Configuration layers

config/site.toml   ← non-secret, human-editable (name, URLs, features)
.env               ← secrets (passwords, keys, SMTP credentials)
config/settings.py ← Django settings (merges both, adds defaults)
config/settings_test.py ← test overrides (SQLite, no Redis, no throttle)
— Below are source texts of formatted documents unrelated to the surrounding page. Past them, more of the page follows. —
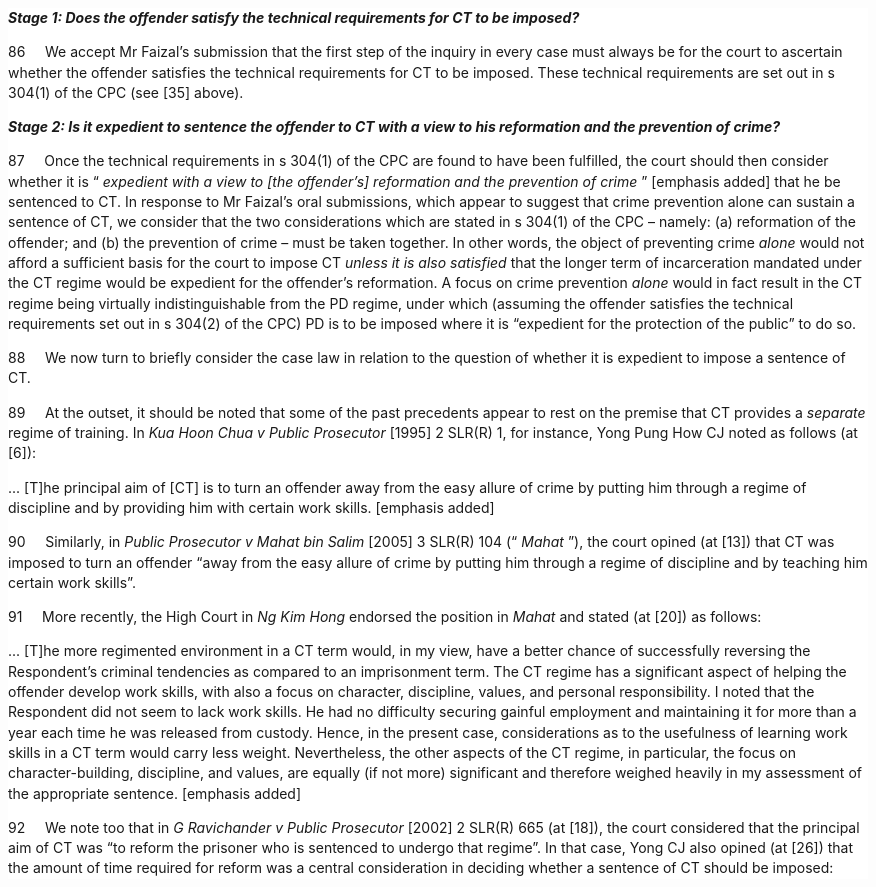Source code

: **_Stage 1: Does the offender satisfy the technical requirements for CT to be imposed?_** 

86     We accept Mr Faizal’s submission that the first step of the inquiry in every case must always be for the court to ascertain whether the offender satisfies the technical requirements for CT to be imposed. These technical requirements are set out in s 304(1) of the CPC (see [35] above). 

**_Stage 2: Is it expedient to sentence the offender to CT with a view to his reformation and the prevention of crime?_** 

87     Once the technical requirements in s 304(1) of the CPC are found to have been fulfilled, the court should then consider whether it is “ _expedient with a view to [the offender’s] reformation and the prevention of crime_ ” [emphasis added] that he be sentenced to CT. In response to Mr Faizal’s oral submissions, which appear to suggest that crime prevention alone can sustain a sentence of CT, we consider that the two considerations which are stated in s 304(1) of the CPC – namely: (a) reformation of the offender; and (b) the prevention of crime – must be taken together. In other words, the object of preventing crime _alone_ would not afford a sufficient basis for the court to impose CT _unless it is also satisfied_ that the longer term of incarceration mandated under the CT regime would be expedient for the offender’s reformation. A focus on crime prevention _alone_ would in fact result in the CT regime being virtually indistinguishable from the PD regime, under which (assuming the offender satisfies the technical requirements set out in s 304(2) of the CPC) PD is to be imposed where it is “expedient for the protection of the public” to do so. 

88     We now turn to briefly consider the case law in relation to the question of whether it is expedient to impose a sentence of CT. 

89     At the outset, it should be noted that some of the past precedents appear to rest on the premise that CT provides a _separate_ regime of training. In _Kua Hoon Chua v Public Prosecutor_ <span class="citation">[1995] 2 SLR(R) 1</span>, for instance, Yong Pung How CJ noted as follows (at [6]): 

 ... [T]he principal aim of [CT] is to turn an offender away from the easy allure of crime by putting him through a regime of discipline and by providing him with certain work skills. [emphasis added] 

90     Similarly, in _Public Prosecutor v Mahat bin Salim_ <span class="citation">[2005] 3 SLR(R) 104</span> (“ _Mahat_ ”), the court opined (at [13]) that CT was imposed to turn an offender “away from the easy allure of crime by putting him through a regime of discipline and by teaching him certain work skills”. 


91     More recently, the High Court in _Ng Kim Hong_ endorsed the position in _Mahat_ and stated (at [20]) as follows: 

 ... [T]he more regimented environment in a CT term would, in my view, have a better chance of successfully reversing the Respondent’s criminal tendencies as compared to an imprisonment term. The CT regime has a significant aspect of helping the offender develop work skills, with also a focus on character, discipline, values, and personal responsibility. I noted that the Respondent did not seem to lack work skills. He had no difficulty securing gainful employment and maintaining it for more than a year each time he was released from custody. Hence, in the present case, considerations as to the usefulness of learning work skills in a CT term would carry less weight. Nevertheless, the other aspects of the CT regime, in particular, the focus on character-building, discipline, and values, are equally (if not more) significant and therefore weighed heavily in my assessment of the appropriate sentence. [emphasis added] 

92     We note too that in _G Ravichander v Public Prosecutor_ <span class="citation">[2002] 2 SLR(R) 665</span> (at [18]), the court considered that the principal aim of CT was “to reform the prisoner who is sentenced to undergo that regime”. In that case, Yong CJ also opined (at [26]) that the amount of time required for reform was a central consideration in deciding whether a sentence of CT should be imposed:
All site.toml values are injected into every template via the site_context context processor.


Static files

All static assets are vendored locally in static/ — zero CDN requests at runtime (GDPR requirement):

File Version Used by
static/css/bootstrap.min.css Bootstrap 5.3.3 All pages
static/js/bootstrap.bundle.min.js Bootstrap 5.3.3 All pages
static/js/htmx.min.js HTMX 1.9.12 bio.tools prefill
static/css/tom-select.bootstrap5.min.css Tom-Select 2.3.1 EDAM multi-select, affiliation combobox
static/js/tom-select.complete.min.js Tom-Select 2.3.1 EDAM multi-select, affiliation combobox
static/swagger-ui/swagger-ui.css swagger-ui-dist 5.18.2 /api/docs/
static/swagger-ui/swagger-ui-bundle.js swagger-ui-dist 5.18.2 /api/docs/
static/swagger-ui/swagger-ui-standalone-preset.js swagger-ui-dist 5.18.2 /api/docs/
static/swagger-ui/favicon-32x32.png swagger-ui-dist 5.18.2 /api/docs/
static/redoc/bundles/redoc.standalone.js ReDoc 2.2.0 /api/redoc/
static/img/favicon.ico de.NBI favicon All pages
static/css/registry.css Project custom All pages

WhiteNoise serves these through Gunicorn with long Cache-Control: public, immutable headers.

When updating a vendored library, replace the file(s) in static/ and update the version comment in config/settings.py (SPECTACULAR_SETTINGS) or the relevant widget Media class.